** Start of EXCERPT PROVIDED **

At NextPCB, we've invested in a specific X-Ray configuration designed to handle the full complexity of modern PCBA production. This article explains why X-Ray inspection matters at the assembly stage, breaks down the exact equipment and capabilities we use, and shows how that investment translates into tangible quality assurance for every board we build.
Why X-Ray Inspection Is Essential at the PCBA Stage
As PCBs become denser and components like BGAs (Ball Grid Arrays) and QFNs hide their solder joints completely beneath their packages, traditional Automated Optical Inspection (AOI) simply cannot do the job alone. X-Ray inspection has become an indispensable line of defense at the PCBA stage — and how well it's implemented directly determines whether a finished board is truly reliable or a field failure waiting to happen.
Once a bare PCB goes through SMT pick-and-place and reflow soldering, a new category of defects becomes possible — ones that no camera can detect. BGA packages have solder balls hidden directly beneath the component body. QFN pads are flush against the board surface. Over-molded connectors and components beneath RF shields are completely opaque to optical systems.
https://nepp.nasa.gov/docuploads/06AA01BA-FC7E-4094-AE829CE371A7B05D/NASA-STD-8739.3.pdf
The defects that hide in these locations are also among the most consequential:
- Solder voids — gas bubbles trapped inside BGA balls that reduce thermal and electrical conductivity, and accelerate joint fatigue under thermal cycling.
- Bridging — unintended solder connections between adjacent pads, invisible beneath component bodies.
- Cold joints and head-in-pillow defects — joints that appear formed but are not properly fused, which often pass visual inspection but fail in the field.
- Missing or misaligned balls — individual BGA balls that didn't reflow correctly or are entirely absent.
X-Ray inspection penetrates through component housings and solder masks to image these joints directly — non-destructively, in real time, and at production speed. Many manufacturers use a 25% voiding threshold as a practical acceptance guideline for BGA solder joints, although acceptance criteria may vary depending on package type, application requirements, and IPC-A-610 standards. Only X-Ray can measure that reliably at scale.
The table below summarizes how X-Ray compares to the other two inspection methods commonly used in PCBA production — Automated Optical Inspection (AOI) and In-Circuit Test (ICT) — and shows why each method covers different ground rather than substituting for one another.
| Inspection Method | What It Can Detect | What It Cannot Detect | Applicable Stage |
|---|---|---|---|
| AOI (Automated Optical Inspection) | Missing components, wrong polarity, visible solder bridges, skewed placements, insufficient solder on exposed pads | Any defect hidden beneath a component body — BGA voids, QFN bridging, PTH barrel fill | Post-placement / post-reflow |
| X-Ray Inspection | BGA solder voids and ball collapse, hidden bridging under QFN/BGA, PTH barrel fill depth, head-in-pillow defects, cold joints beneath packages | Functional electrical defects, component value errors, opens in inaccessible nets | Post-reflow / final assembly |
| ICT (In-Circuit Test) | Opens, shorts, wrong component values, parametric faults on accessible test points | Solder joint internal structure, voiding, physical defects with no electrical signature yet | Post-assembly (requires test fixture) |
NextPCB's Configuration: The SCIENSCOPE X-SCOPE-2000
For PCBA production inspection, NextPCB operates the SCIENSCOPE X-SCOPE-2000 X-Ray Cabinet Inspection System. This is a mid-to-high-tier industrial inspection platform positioned between entry-level 2D systems and laboratory-grade CT scanners — a deliberate choice that balances resolution, throughput, and cost-effectiveness for real production environments.

** End of EXCERPT PROVIDED **
** Start of ENTRIES **

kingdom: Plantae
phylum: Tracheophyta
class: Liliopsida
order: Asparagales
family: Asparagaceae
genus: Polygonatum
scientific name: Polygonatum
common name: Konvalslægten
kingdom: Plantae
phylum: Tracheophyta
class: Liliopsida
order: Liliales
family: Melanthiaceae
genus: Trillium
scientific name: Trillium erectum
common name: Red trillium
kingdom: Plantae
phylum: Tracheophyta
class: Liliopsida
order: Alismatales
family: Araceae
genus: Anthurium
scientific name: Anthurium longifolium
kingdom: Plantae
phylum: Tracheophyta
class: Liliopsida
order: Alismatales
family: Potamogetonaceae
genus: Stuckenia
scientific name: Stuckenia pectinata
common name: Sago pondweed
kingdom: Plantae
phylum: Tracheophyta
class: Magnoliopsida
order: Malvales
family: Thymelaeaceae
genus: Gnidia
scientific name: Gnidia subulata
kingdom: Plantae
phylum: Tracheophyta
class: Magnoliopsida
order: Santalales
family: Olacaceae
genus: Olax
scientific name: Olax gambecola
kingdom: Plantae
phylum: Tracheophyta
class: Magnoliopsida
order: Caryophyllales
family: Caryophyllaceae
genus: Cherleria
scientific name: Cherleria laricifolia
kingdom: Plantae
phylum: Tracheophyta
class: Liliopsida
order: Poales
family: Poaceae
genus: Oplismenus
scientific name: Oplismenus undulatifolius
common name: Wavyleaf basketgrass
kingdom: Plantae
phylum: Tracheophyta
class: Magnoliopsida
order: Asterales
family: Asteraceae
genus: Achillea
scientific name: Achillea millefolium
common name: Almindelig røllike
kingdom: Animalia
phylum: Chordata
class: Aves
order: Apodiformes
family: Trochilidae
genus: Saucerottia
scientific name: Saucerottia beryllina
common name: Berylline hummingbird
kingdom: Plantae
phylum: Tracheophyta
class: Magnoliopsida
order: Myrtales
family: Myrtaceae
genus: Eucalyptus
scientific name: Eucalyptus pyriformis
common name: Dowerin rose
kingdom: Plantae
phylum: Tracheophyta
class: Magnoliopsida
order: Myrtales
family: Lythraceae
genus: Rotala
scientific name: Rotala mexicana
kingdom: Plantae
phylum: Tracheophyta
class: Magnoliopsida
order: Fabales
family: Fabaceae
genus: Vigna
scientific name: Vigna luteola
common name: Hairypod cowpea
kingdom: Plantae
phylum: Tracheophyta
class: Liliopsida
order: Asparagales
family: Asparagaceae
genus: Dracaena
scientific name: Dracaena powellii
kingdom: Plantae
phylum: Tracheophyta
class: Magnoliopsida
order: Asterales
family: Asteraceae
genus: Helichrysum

** End of ENTRIES **

-- PROBLEM TO WORK ON --
List every defect named in the bulleted list of the X-ray inspection text. The material has no connection to the X-ray inspection text.

-- OUTPUT FOR THIS TASK --
- Solder voids
- Bridging
- Cold joints and head-in-pillow defects
- Missing or misaligned balls